Corky

Roman de Joyce Carol Oates.

Le soir de Noël 1959, Timothy Corcoran est assassiné devant chez lui. Son fils est le seul témoin, mais il n’a aucune certitude sur ce qu’il a vu. Cependant, il n’oubliera jamais le cadavre étendu dans la neige et sa mère qui hurle dans l’entrée de la maison désormais glaciale. « Jerome Corcoran se rappellerait toujours que rien de ce qui est n’a le pouvoir d’évoquer ce qui était. » (p. 27) En 1992, le gamin a bien grandi et il a fait son trou à Union City. À 43 ans, il est un homme qui compte et un homme sur qui et avec qui compter. « Jerome Andrew Corcoran, démocrate, membre du conseil municipal, homme d’affaires, un type populaire ‘Corky’. […] Pèse dans les deux millions de dollars. Peut-être plus ? » (p. 50 & 51), Mais tout semble se détraquer : un contrôle fiscal lui tombe dessus, sa maîtresse lui fait une infidélité impardonnable, une amie de sa belle-fille s’est suicidée et cette dernière est introuvable, il a un sérieux problème avec l’alcool et certains de ses investissements semblent douteux. Mais il en faut plus pour abattre Corky !« Lorsqu’on hait sa vie, on devient haïssable. C’est pour cela que Corky est aussi optimiste. À quoi bon, sinon ? » (p. 55)

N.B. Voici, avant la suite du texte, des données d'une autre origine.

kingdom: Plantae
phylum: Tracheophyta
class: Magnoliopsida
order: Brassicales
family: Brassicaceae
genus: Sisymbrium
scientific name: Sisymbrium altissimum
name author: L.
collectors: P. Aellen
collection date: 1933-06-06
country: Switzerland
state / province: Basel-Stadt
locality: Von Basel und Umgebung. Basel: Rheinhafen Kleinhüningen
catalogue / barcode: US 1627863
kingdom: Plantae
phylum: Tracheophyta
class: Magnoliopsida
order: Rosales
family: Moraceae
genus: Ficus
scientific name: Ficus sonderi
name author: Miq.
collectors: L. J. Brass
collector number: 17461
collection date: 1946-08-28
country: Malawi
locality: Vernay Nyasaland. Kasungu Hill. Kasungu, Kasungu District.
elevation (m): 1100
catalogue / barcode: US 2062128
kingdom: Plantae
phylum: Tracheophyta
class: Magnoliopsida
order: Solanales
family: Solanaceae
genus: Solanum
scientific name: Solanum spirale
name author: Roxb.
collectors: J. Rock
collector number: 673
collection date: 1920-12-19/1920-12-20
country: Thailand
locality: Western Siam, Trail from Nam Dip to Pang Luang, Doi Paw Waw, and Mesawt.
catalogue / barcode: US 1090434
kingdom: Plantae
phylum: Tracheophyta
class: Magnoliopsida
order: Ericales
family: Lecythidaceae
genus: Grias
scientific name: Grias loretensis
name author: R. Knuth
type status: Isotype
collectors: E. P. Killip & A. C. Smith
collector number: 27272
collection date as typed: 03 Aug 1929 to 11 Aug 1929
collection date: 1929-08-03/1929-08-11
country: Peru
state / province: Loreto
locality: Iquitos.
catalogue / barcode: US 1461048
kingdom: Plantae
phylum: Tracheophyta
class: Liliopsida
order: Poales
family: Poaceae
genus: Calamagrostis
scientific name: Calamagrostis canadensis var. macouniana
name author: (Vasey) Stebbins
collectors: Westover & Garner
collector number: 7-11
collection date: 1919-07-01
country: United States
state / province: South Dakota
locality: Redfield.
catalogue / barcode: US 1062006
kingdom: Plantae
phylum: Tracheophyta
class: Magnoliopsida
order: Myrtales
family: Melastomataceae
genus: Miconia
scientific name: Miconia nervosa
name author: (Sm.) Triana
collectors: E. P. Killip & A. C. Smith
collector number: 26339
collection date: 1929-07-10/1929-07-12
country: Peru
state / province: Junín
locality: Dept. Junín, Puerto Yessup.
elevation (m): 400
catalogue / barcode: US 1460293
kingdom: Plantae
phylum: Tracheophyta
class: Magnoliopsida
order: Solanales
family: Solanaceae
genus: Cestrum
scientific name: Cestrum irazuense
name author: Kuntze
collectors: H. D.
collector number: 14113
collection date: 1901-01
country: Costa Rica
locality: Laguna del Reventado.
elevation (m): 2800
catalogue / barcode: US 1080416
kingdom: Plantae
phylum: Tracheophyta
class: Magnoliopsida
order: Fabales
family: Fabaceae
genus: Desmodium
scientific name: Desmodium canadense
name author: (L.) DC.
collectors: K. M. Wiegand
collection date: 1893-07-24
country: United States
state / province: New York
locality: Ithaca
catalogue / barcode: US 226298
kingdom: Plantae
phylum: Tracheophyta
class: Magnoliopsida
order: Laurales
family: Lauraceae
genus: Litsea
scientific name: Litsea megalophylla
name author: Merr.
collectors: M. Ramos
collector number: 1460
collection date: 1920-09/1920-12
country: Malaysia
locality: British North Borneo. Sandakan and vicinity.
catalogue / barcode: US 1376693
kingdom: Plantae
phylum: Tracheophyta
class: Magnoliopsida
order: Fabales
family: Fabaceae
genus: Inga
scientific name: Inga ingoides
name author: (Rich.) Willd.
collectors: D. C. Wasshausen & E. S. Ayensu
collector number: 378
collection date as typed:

Corky, c’est plus qu’un personnage, c’est un être aux multiples visages, aussi fascinant qu’inquiétant. « Il a la réputation d’être le gars le plus sympa d’Union City, quand on ne le contrarie pas. » (p. 68) Il passe de l’extase à la rage en un instant. Il est toujours dans le contrôle, d’autant plus quand il est en situation périlleuse, et toujours dans le mouvement, bien que perpétuellement en retard. Corky court après le temps comme il court après l’argent et le plaisir. « Corky peut accepter qu’on ne lui fasse pas confiance, mais ne pas être aimé… c’est dur. » (p. 447) Jouisseur infatigable, débordant de désir pour les femmes, toutes les femmes, même celles qu’il ne devrait pas regarder, comme sa belle-fille, Corky a un rapport trouble à la féminité et à la séduction, partagé entre l’envie de dominer et celle de se laisser dominer. Mais comme il le dit souvent, la vie, c’est baiser ou être baisé, et Corky n’aime pas qu’on prenne l’avantage sur lui. « Il ne peut être blessé que par les gens qu’il aime alors bien sûr il veille à ne pas en aimer beaucoup maintenant qu’il est adulte et maître de son sort. » (p. 98) Souvent traversé de vieux sentiments d’humiliation et de colère, Corky cherche sans cesse à prouver ou à se prouver qu’il a réussi, qu’il a gagné sa place parmi les élites d’Union City. Généreux à l’extrême, Corky aime autant gagner que dépenser l’argent, mais il choisit auprès de qui. « Quiconque attend quelque chose de Corky Corcoran, Corky n’a pas une minute à lui consacrer. » (p. 161)

Les 700 pages du roman se déploient sur le week-end du Memorial Day : en quatre jours, tout bascule dans la vie de Corky. « Pourquoi Corky Corcoran agit-il sur des coups de tête extravagants comme il le fait, à croire que c’est un autre homme qui prend ces décisions, oui, mais Corky est cet homme… n’est-ce pas ? » (p. 384) Il subit revers sur revers: atteinte à son autorité, à sa virilité, à sa situation sociale et à sa position politique. Rattrapé par le spectre terrifiant de la solitude, de la vieillesse et de la mort, Corky perd pied. « Corky sanglote. Corky a une peur mortelle que personne ne s’occupe de lui. » (p. 531) La tension monte progressivement, implacablement, et l’on sent, l’on sait que ça va mal finir pour Corky. Comment pourrait-il en être autrement ? « On vit et on meurt et on ne comprend jamais d’où on vient sans parler d’où on va, ni pourquoi. » (p. 700) Corky est le point de mire de tous les regards et le centre de toutes les rencontres. Chaque chapitre est consacré à sa relation avec une personne précise. Et chaque rencontre le laisse plus seul et plus affaibli que la précédente.

Dans cet épais et dense roman, il est aussi question des Noirs américains et des Irlandais qui sont les nègres du monde anglo-saxon, de viol, de scandale politique, d’armes à feu et d’adultère. Et de tant d’autres choses. Corky a été une lecture au long cours : il est difficile de lire ce texte d’un coup, sous peine d’étouffer dans l’étreinte puissante de Corky. Aucun doute, ce personnage me restera longtemps à l’esprit. Il y a longtemps que Joyce Carol Oates ne m’avait pas autant enchantée.